AUGUSTA, Ga. (WJBF) Hospitalizations for COVID-19 are at some of the lowest levels seen in the CSRA in months. 18 patients were hospitalized at University Hospital Monday, while 26 were being treated at Augusta University Medical Center. However, there are new concerns about COVID-19 as a new variant, Omicron, spreads throughout the world.

“It’s doing what viruses do — mutating,” Dr. Rodger MacArthur, an infectious diseases physician at the Medical College of Georgia, explained. “It doesn’t mean that it’s going to mutate in a way that’s going to make it more deadly. We don’t know if the mutations will result in a virus that’s easier to spread. For the virus to take hold in any substantive way, it would have to be able to out-compete the Delta variant, which is what we have here predominantly in the United States and Georgia.”
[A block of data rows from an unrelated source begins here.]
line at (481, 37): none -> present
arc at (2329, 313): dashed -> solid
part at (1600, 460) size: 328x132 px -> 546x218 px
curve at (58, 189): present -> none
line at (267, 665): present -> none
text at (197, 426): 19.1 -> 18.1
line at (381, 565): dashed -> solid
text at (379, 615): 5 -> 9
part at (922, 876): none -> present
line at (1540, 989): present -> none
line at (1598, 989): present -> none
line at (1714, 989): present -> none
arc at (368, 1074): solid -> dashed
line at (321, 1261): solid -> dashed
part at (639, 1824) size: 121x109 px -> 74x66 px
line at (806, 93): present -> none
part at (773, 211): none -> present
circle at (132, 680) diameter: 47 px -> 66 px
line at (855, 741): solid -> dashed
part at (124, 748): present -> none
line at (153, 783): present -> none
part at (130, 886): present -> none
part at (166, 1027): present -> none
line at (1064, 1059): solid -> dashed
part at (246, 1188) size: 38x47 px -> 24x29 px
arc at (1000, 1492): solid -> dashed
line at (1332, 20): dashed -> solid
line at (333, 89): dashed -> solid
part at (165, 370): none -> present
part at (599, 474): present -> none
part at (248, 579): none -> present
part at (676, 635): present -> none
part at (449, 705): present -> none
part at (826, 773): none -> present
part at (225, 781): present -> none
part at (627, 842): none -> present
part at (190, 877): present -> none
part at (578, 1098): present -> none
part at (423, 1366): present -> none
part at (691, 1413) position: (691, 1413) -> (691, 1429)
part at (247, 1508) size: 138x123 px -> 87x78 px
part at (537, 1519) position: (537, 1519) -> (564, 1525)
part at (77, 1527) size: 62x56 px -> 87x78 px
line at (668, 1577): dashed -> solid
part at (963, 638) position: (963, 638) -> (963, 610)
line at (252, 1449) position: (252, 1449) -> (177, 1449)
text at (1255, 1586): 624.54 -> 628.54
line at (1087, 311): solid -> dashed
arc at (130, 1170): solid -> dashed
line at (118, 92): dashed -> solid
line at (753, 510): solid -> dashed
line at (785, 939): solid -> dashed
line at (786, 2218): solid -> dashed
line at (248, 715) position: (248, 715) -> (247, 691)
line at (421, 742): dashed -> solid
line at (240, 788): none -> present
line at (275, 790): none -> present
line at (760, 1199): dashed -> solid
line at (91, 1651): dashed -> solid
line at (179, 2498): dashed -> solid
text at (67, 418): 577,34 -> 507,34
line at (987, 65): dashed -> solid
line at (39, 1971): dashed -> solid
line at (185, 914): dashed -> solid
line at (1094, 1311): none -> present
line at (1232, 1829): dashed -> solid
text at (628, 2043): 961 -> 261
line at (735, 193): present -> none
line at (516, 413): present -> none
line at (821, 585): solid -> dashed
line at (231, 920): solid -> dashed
Omicron has not been detected in the United States yet. Some worry the observed mutations may make the virus easier to spread and, perhaps, even more dangerous

“What we’re hearing, at least anecdotally out of South Africa, is that not as many people as they thought would be hospitalized are getting hospitalized. What they’re saying is this new variant may be less deadly than Delta and may result in less severe disease. But, these are very early reports coming out of South Africa.”

Researchers will spend the next weeks learning more about Omicron and how current vaccines protect against it.

“There’s every reason to believe the current vaccines will have a lot of efficacy and protection against this new multi-mutated variant. We just don’t have this data yet.”

Pharmaceutical companies, including Pfizer and Moderna, are working on altering their vaccines to make them stronger against Omicron if needed.

For now, MacArthur urges the public not to panic.

“If people are very concerned and if it makes them feel better, certainly wear a mask indoors, especially around crowds. It’s hard to do. It’s not fun to do, but masks do work. Maintain social distancing. If folks haven’t gotten vaccinated yet, now would be a great time to do it.”

MacArthur expects more data on Omicron to be released in the next month.